Pitchforks and torches.

#9 Comment By Erik On February 24, 2016 @ 10:18 pm

There are a lot of small businesses and freelancers throughout this country who thrive on physical currency in large denominations. Eliminating cash sounds like an effort to make it impossible for anyone who generates value to escape becoming a serf of the banking system with all of the attendant fees and restrictions. I work at a small, legal business where the owners file all proper tax documents and make payment by credit card available to their customers, but they are so very grateful when high-spending customers come in with envelopes of $100 bills because accepting cash saves a ton of money in transaction fees. For a small business, those narrow margins are everything.

#10 Comment By Trev On February 25, 2016 @ 2:16 am

Jason (and others): If you haven’t already viewed it, “belangp” did, in his typical virtuoso fashion, an outstanding analysis of the above war on cash. See it:

#11 Comment By musings On February 25, 2016 @ 8:17 am

I really hate the slim suppositions that form the just-so stories of our rulers. It’s as bad as saying that patent leather shoes can allow boys to see up your dress.

In reality the latest threat (with which I am sure they will follow through) to remove the $100 bill needs some traction from the public. Once it is cowed into believing the protection angle to the story, anyone who opposes this situation (which will lead to negative interest rates on savings), then no matter what the well-supported “enemy” is up to, the policy will be unveiled and irreversible. Those who will impose it will do so in the name of patriotism. In reality, it will be the very opposite. Being an American will just be another burden, not a source of pride in what our founders, innovators and own selves have achieved.

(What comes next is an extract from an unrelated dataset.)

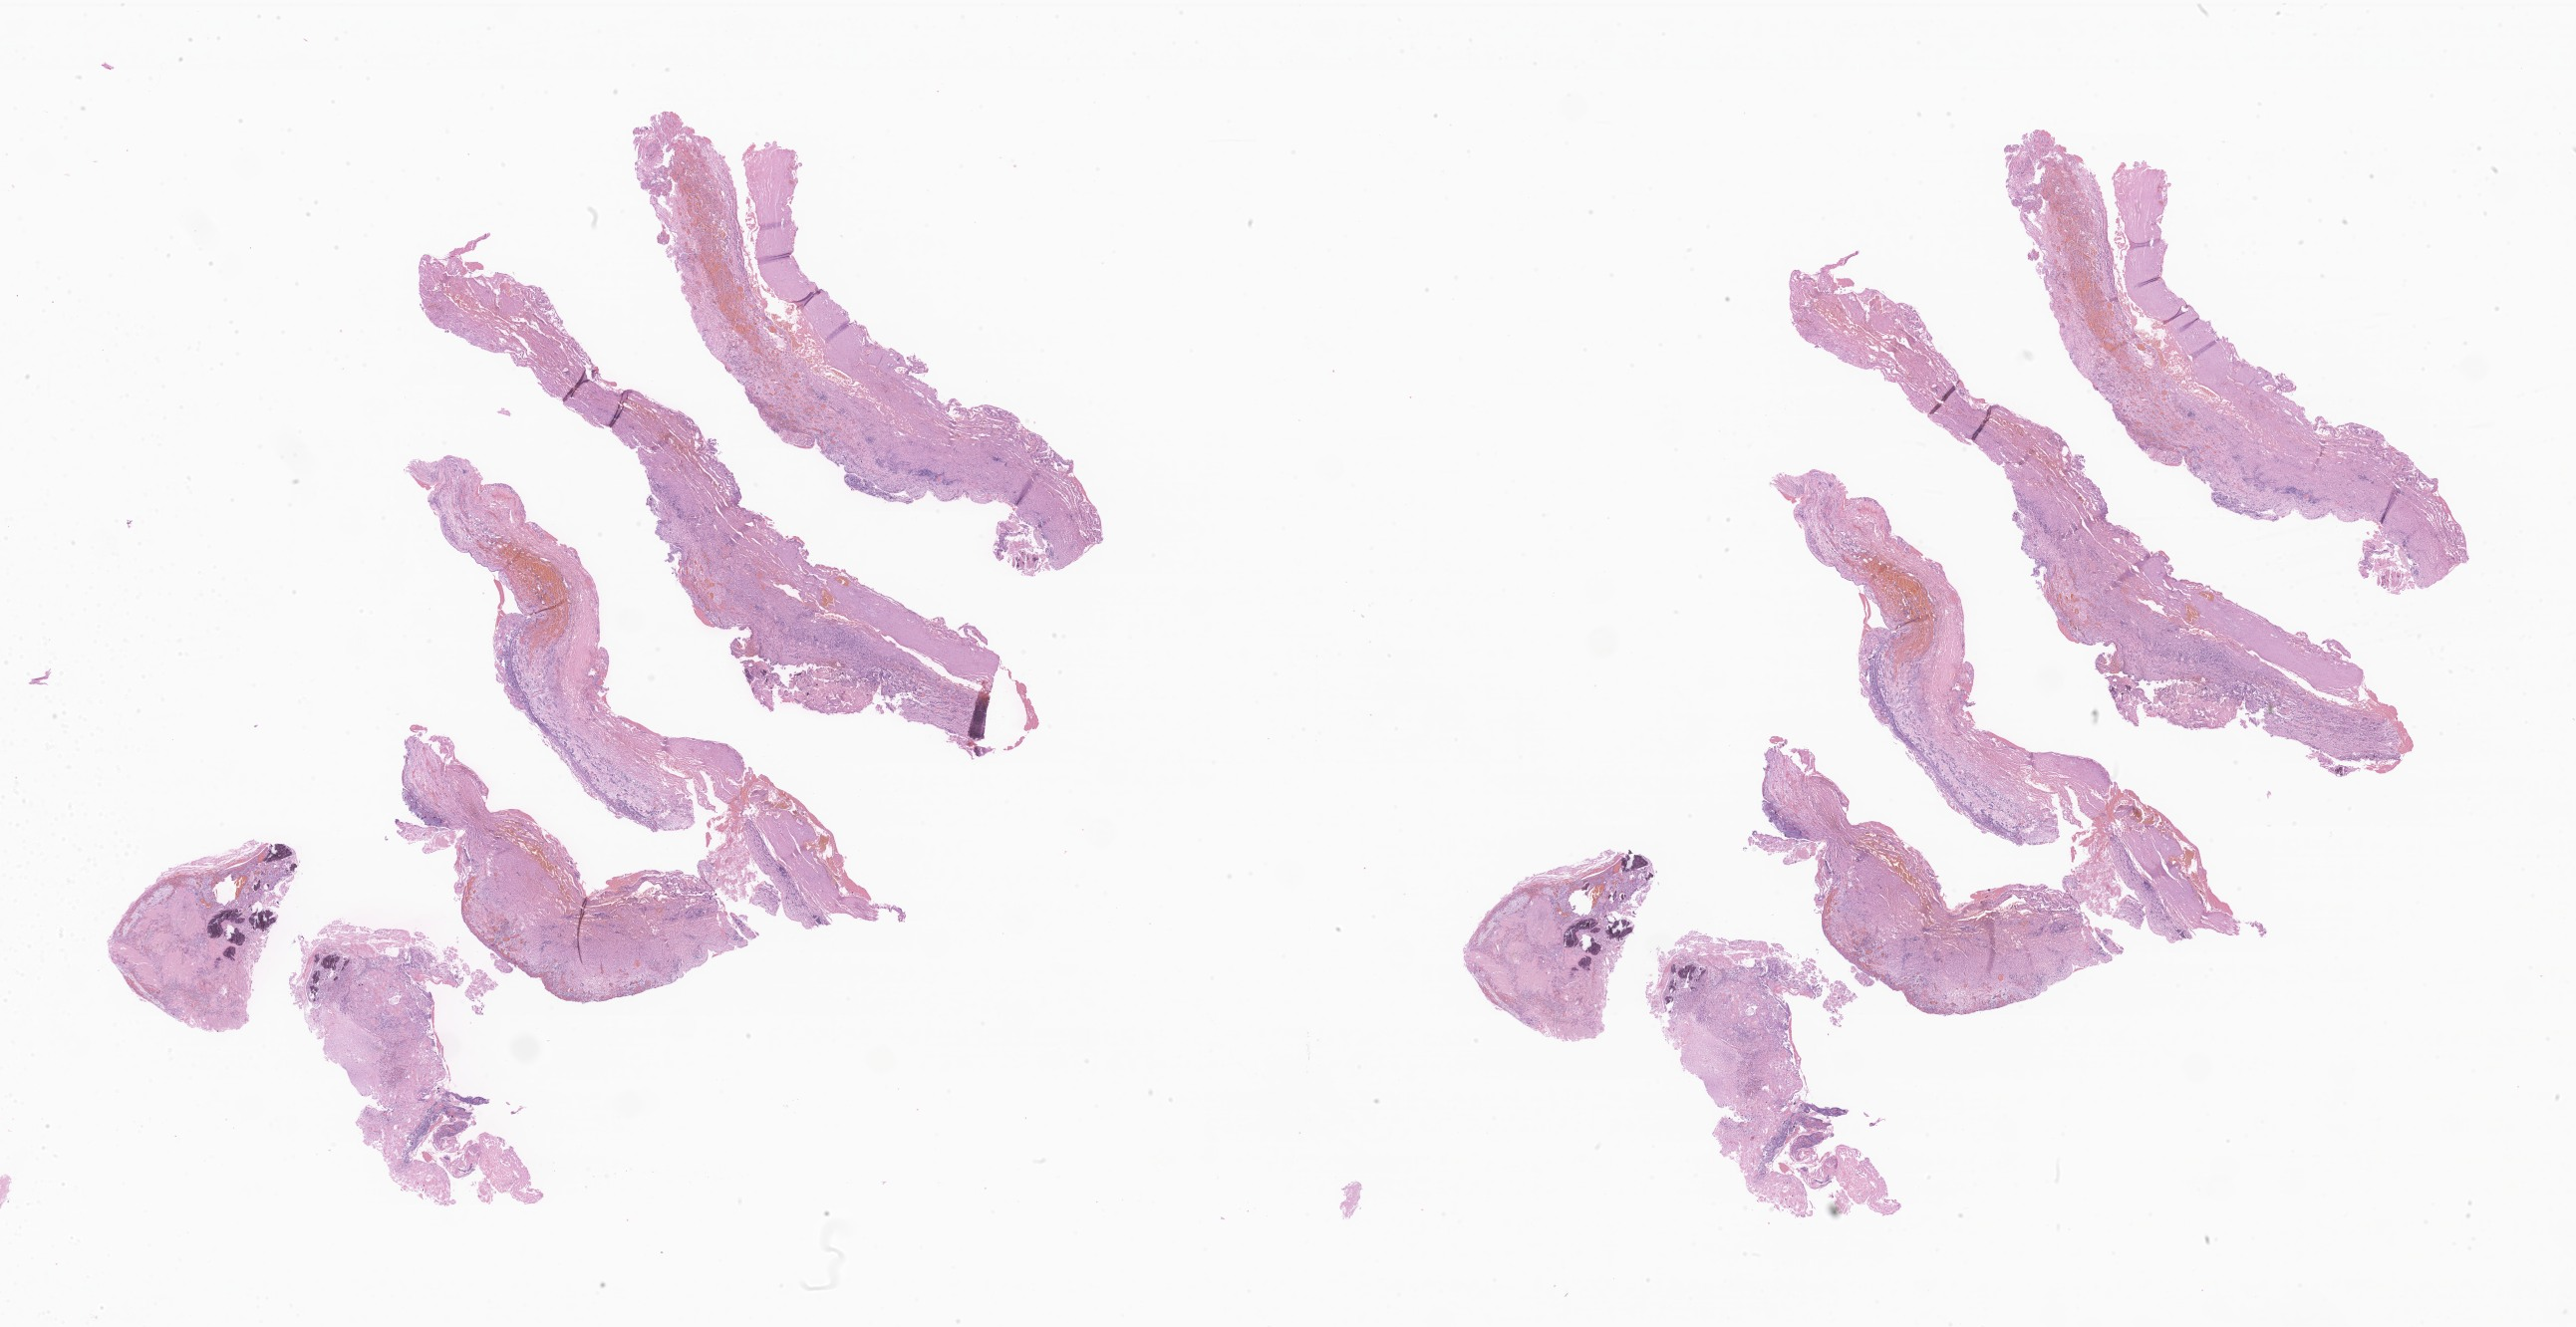
H&E whole-slide image of tumor tissue from the brain — a low-resolution overview of the entire scanned area, about 43.6 x 22.5 mm; formalin-fixed paraffin-embedded section. Patient male; age 133 months (11 years 1 month).
- diagnosis: Craniopharyngioma, adamantinomatous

#12 Comment By grumpy realist On February 25, 2016 @ 12:28 pm

JP Morgan Chase has already gotten rid of their change-sorting machines. They now only take coins if you count them out and wrap them up in the wrappers.

#13 Comment By Biff On February 25, 2016 @ 12:36 pm

Got stopped in a west coast airport heading to Asia by the federal goons. We had a couple dollars over our ten thousand limit, and they treated us like we had twenty pounds of heroin. Down to gulag we went for a thorough search of our bodies and everything we had. Missed our international flight, and it was quite expensive(airlines don’t care about your problems) to continue our journey, not to mention the $1200.00 fine they slapped us with. They’ve got it in for “our” money.

#14 Comment By KA On February 25, 2016 @ 7:42 pm

Next time how America would finace a drug or terror business? How a future ISor Al Qiada would be financed by US? Big banks will not be able to launder drug money . Is America getting out of this business ?

#15 Comment By Fascist Nation On February 27, 2016 @ 12:25 am

I’m sure ISIS is paid by the pallet full of $100 bill flown in on C-130s by the US Government.

I’m sure drug dealers love to receive $100 bills.

I’m sure child pornographers pay for their young conquests with $100 bills.

Did I forget any other scum of the earth? Oh yes, I’m sure elected officials, judges and cops enjoy $100 bills too.

#16 Comment By /mark240 On March 3, 2016 @ 4:16 am

If the US forces a cashless society, they will impose international cooperation. Otherwise we would all demand to be paid in Euros, or Gold, Silver, anything we could keep on hand. So they would force a roll-up of all other currency. They will increase house raids- all cash or gold must be drug money!

Interesting, you never hear- gosh, terrorists and pedophiles use cars and roads- we can’t have that! No more private car ownership- only buses! No more cash, use your visa/mc and state issued id to ride.

#17 Comment By Gary M On March 21, 2016 @ 3:18 pm

Are you aware that the serial number on every bill is tracked by the banks? They know which bills are dispensed by the ATMs to which person. Then the bills from the merchants are scanned by serial number as they come back to the vaults. This data is accessible to the government at any time. While the bills might wander some between the ins and outs, the data that is recoverable to track your life is getting more complete every day. Lets go back to non track able metal currency. I am not talking about the gold standard here. I am talking $1, $5, $10, and $20 coins.